→ YOUR INSTRUCTIONS
An exact printout of all the entries is required.

[Data items]

################

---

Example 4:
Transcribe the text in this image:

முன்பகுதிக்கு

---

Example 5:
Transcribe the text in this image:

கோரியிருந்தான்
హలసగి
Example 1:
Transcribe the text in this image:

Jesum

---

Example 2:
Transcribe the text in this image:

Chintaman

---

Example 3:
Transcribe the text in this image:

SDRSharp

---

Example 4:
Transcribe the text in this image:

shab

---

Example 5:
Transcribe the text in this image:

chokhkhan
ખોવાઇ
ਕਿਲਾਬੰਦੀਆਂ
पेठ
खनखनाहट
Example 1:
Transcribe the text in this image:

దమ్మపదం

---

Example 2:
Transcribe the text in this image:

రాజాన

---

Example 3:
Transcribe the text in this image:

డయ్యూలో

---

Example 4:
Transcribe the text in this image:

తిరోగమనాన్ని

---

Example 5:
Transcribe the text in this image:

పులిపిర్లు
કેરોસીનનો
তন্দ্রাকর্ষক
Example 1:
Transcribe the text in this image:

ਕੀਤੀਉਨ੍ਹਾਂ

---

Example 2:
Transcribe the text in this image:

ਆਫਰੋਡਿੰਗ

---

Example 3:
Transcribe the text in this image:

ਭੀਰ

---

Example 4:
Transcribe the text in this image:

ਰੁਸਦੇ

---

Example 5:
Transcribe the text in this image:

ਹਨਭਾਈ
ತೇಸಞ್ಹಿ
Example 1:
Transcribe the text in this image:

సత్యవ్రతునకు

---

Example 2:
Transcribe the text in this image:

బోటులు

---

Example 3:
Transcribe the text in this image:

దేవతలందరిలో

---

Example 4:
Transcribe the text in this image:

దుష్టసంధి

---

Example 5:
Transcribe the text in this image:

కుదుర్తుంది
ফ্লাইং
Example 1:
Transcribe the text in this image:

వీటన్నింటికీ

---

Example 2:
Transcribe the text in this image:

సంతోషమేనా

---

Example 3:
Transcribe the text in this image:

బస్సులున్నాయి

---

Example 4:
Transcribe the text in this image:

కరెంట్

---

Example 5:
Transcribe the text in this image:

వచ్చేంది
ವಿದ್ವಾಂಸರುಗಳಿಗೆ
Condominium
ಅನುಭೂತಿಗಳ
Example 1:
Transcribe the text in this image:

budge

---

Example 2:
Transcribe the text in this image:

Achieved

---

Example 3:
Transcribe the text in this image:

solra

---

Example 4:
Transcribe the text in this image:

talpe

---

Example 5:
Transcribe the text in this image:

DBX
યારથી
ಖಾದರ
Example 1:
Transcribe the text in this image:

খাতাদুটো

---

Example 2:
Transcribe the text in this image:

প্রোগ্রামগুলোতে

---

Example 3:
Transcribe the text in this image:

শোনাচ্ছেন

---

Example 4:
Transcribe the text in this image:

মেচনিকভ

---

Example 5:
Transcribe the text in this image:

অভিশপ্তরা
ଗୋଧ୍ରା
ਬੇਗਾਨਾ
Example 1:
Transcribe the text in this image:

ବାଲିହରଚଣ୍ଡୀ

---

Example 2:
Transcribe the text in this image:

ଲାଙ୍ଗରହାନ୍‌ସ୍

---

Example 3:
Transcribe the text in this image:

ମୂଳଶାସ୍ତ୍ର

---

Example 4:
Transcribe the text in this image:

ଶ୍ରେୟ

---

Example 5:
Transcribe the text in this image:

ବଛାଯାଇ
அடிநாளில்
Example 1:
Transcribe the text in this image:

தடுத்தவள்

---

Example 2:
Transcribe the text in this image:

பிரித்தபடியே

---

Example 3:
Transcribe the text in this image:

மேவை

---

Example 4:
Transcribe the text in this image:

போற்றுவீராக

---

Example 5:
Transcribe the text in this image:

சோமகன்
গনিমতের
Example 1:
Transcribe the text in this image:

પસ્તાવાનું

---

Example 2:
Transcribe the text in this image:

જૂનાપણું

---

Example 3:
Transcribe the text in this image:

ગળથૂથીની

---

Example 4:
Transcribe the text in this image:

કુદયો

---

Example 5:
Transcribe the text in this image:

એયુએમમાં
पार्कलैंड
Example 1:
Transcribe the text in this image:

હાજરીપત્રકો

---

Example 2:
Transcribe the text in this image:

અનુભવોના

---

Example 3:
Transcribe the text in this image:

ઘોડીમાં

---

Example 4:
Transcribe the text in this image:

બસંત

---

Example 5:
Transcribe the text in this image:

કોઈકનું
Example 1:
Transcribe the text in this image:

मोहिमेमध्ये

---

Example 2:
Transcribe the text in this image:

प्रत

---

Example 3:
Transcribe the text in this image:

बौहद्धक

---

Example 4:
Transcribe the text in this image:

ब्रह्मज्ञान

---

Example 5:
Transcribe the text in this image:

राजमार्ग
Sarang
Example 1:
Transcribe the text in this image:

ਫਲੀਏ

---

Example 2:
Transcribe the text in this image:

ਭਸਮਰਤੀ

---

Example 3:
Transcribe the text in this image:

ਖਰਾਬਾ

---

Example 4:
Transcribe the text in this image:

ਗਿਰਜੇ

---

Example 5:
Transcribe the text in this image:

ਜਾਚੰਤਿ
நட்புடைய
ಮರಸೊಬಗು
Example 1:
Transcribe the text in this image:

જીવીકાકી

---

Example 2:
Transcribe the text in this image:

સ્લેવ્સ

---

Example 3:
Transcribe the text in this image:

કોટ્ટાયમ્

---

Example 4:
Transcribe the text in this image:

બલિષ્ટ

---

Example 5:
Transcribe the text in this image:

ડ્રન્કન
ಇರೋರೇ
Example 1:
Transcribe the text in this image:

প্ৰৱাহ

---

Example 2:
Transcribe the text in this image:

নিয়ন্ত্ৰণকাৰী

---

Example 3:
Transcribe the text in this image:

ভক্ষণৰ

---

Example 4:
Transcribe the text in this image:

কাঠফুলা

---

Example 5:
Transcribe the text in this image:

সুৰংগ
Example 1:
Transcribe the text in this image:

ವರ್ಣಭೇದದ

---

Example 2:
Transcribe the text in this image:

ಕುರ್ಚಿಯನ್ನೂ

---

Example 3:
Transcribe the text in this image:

################

→ FINISHED TASK
---

Example 4:
Transcribe the text in this image:

முன்பகுதிக்கு

---

Example 5:
Transcribe the text in this image:

கோரியிருந்தான்
హలసగి
Example 1:
Transcribe the text in this image:

Jesum

---

Example 2:
Transcribe the text in this image:

Chintaman

---

Example 3:
Transcribe the text in this image:

SDRSharp

---

Example 4:
Transcribe the text in this image:

shab

---

Example 5:
Transcribe the text in this image:

chokhkhan
ખોવાઇ
ਕਿਲਾਬੰਦੀਆਂ
पेठ
खनखनाहट
Example 1:
Transcribe the text in this image:

దమ్మపదం

---

Example 2:
Transcribe the text in this image:

రాజాన

---

Example 3:
Transcribe the text in this image:

డయ్యూలో

---

Example 4:
Transcribe the text in this image:

తిరోగమనాన్ని

---

Example 5:
Transcribe the text in this image:

పులిపిర్లు
કેરોસીનનો
তন্দ্রাকর্ষক
Example 1:
Transcribe the text in this image:

ਕੀਤੀਉਨ੍ਹਾਂ

---

Example 2:
Transcribe the text in this image:

ਆਫਰੋਡਿੰਗ

---

Example 3:
Transcribe the text in this image:

ਭੀਰ

---

Example 4:
Transcribe the text in this image:

ਰੁਸਦੇ

---

Example 5:
Transcribe the text in this image:

ਹਨਭਾਈ
ತೇಸಞ್ಹಿ
Example 1:
Transcribe the text in this image:

సత్యవ్రతునకు

---

Example 2:
Transcribe the text in this image:

బోటులు

---

Example 3:
Transcribe the text in this image:

దేవతలందరిలో

---

Example 4:
Transcribe the text in this image:

దుష్టసంధి

---

Example 5:
Transcribe the text in this image:

కుదుర్తుంది
ফ্লাইং
Example 1:
Transcribe the text in this image:

వీటన్నింటికీ

---

Example 2:
Transcribe the text in this image:

సంతోషమేనా

---

Example 3:
Transcribe the text in this image:

బస్సులున్నాయి

---

Example 4:
Transcribe the text in this image:

కరెంట్

---

Example 5:
Transcribe the text in this image:

వచ్చేంది
ವಿದ್ವಾಂಸರುಗಳಿಗೆ
Condominium
ಅನುಭೂತಿಗಳ
Example 1:
Transcribe the text in this image:

budge

---

Example 2:
Transcribe the text in this image:

Achieved

---

Example 3:
Transcribe the text in this image:

solra

---

Example 4:
Transcribe the text in this image:

talpe

---

Example 5:
Transcribe the text in this image:

DBX
યારથી
ಖಾದರ
Example 1:
Transcribe the text in this image:

খাতাদুটো

---

Example 2:
Transcribe the text in this image:

প্রোগ্রামগুলোতে

---

Example 3:
Transcribe the text in this image:

শোনাচ্ছেন

---

Example 4:
Transcribe the text in this image:

মেচনিকভ

---

Example 5:
Transcribe the text in this image:

অভিশপ্তরা
ଗୋଧ୍ରା
ਬੇਗਾਨਾ
Example 1:
Transcribe the text in this image:

ବାଲିହରଚଣ୍ଡୀ

---

Example 2:
Transcribe the text in this image:

ଲାଙ୍ଗରହାନ୍‌ସ୍

---

Example 3:
Transcribe the text in this image:

ମୂଳଶାସ୍ତ୍ର

---

Example 4:
Transcribe the text in this image:

ଶ୍ରେୟ

---

Example 5:
Transcribe the text in this image:

ବଛାଯାଇ
அடிநாளில்
Example 1:
Transcribe the text in this image:

தடுத்தவள்

---

Example 2:
Transcribe the text in this image:

பிரித்தபடியே

---

Example 3:
Transcribe the text in this image:

மேவை

---

Example 4:
Transcribe the text in this image:

போற்றுவீராக

---

Example 5:
Transcribe the text in this image:

சோமகன்
গনিমতের
Example 1:
Transcribe the text in this image:

પસ્તાવાનું

---

Example 2:
Transcribe the text in this image:

જૂનાપણું

---

Example 3:
Transcribe the text in this image:

ગળથૂથીની

---

Example 4:
Transcribe the text in this image:

કુદયો

---

Example 5:
Transcribe the text in this image:

એયુએમમાં
पार्कलैंड
Example 1:
Transcribe the text in this image:

હાજરીપત્રકો

---

Example 2:
Transcribe the text in this image:

અનુભવોના

---

Example 3:
Transcribe the text in this image:

ઘોડીમાં

---

Example 4:
Transcribe the text in this image:

બસંત

---

Example 5:
Transcribe the text in this image:

કોઈકનું
Example 1:
Transcribe the text in this image:

मोहिमेमध्ये

---

Example 2:
Transcribe the text in this image:

प्रत

---

Example 3:
Transcribe the text in this image:

बौहद्धक

---

Example 4:
Transcribe the text in this image:

ब्रह्मज्ञान

---

Example 5:
Transcribe the text in this image:

राजमार्ग
Sarang
Example 1:
Transcribe the text in this image:

ਫਲੀਏ

---

Example 2:
Transcribe the text in this image:

ਭਸਮਰਤੀ

---

Example 3:
Transcribe the text in this image:

ਖਰਾਬਾ

---

Example 4:
Transcribe the text in this image:

ਗਿਰਜੇ

---

Example 5:
Transcribe the text in this image:

ਜਾਚੰਤਿ
நட்புடைய
ಮರಸೊಬಗು
Example 1:
Transcribe the text in this image:

જીવીકાકી

---

Example 2:
Transcribe the text in this image:

સ્લેવ્સ

---

Example 3:
Transcribe the text in this image:

કોટ્ટાયમ્

---

Example 4:
Transcribe the text in this image:

બલિષ્ટ

---

Example 5:
Transcribe the text in this image:

ડ્રન્કન
ಇರೋರೇ
Example 1:
Transcribe the text in this image:

প্ৰৱাহ

---

Example 2:
Transcribe the text in this image:

নিয়ন্ত্ৰণকাৰী

---

Example 3:
Transcribe the text in this image:

ভক্ষণৰ

---

Example 4:
Transcribe the text in this image:

কাঠফুলা

---

Example 5:
Transcribe the text in this image:

সুৰংগ
Example 1:
Transcribe the text in this image:

ವರ್ಣಭೇದದ

---

Example 2:
Transcribe the text in this image:

ಕುರ್ಚಿಯನ್ನೂ

---

Example 3:
Transcribe the text in this image:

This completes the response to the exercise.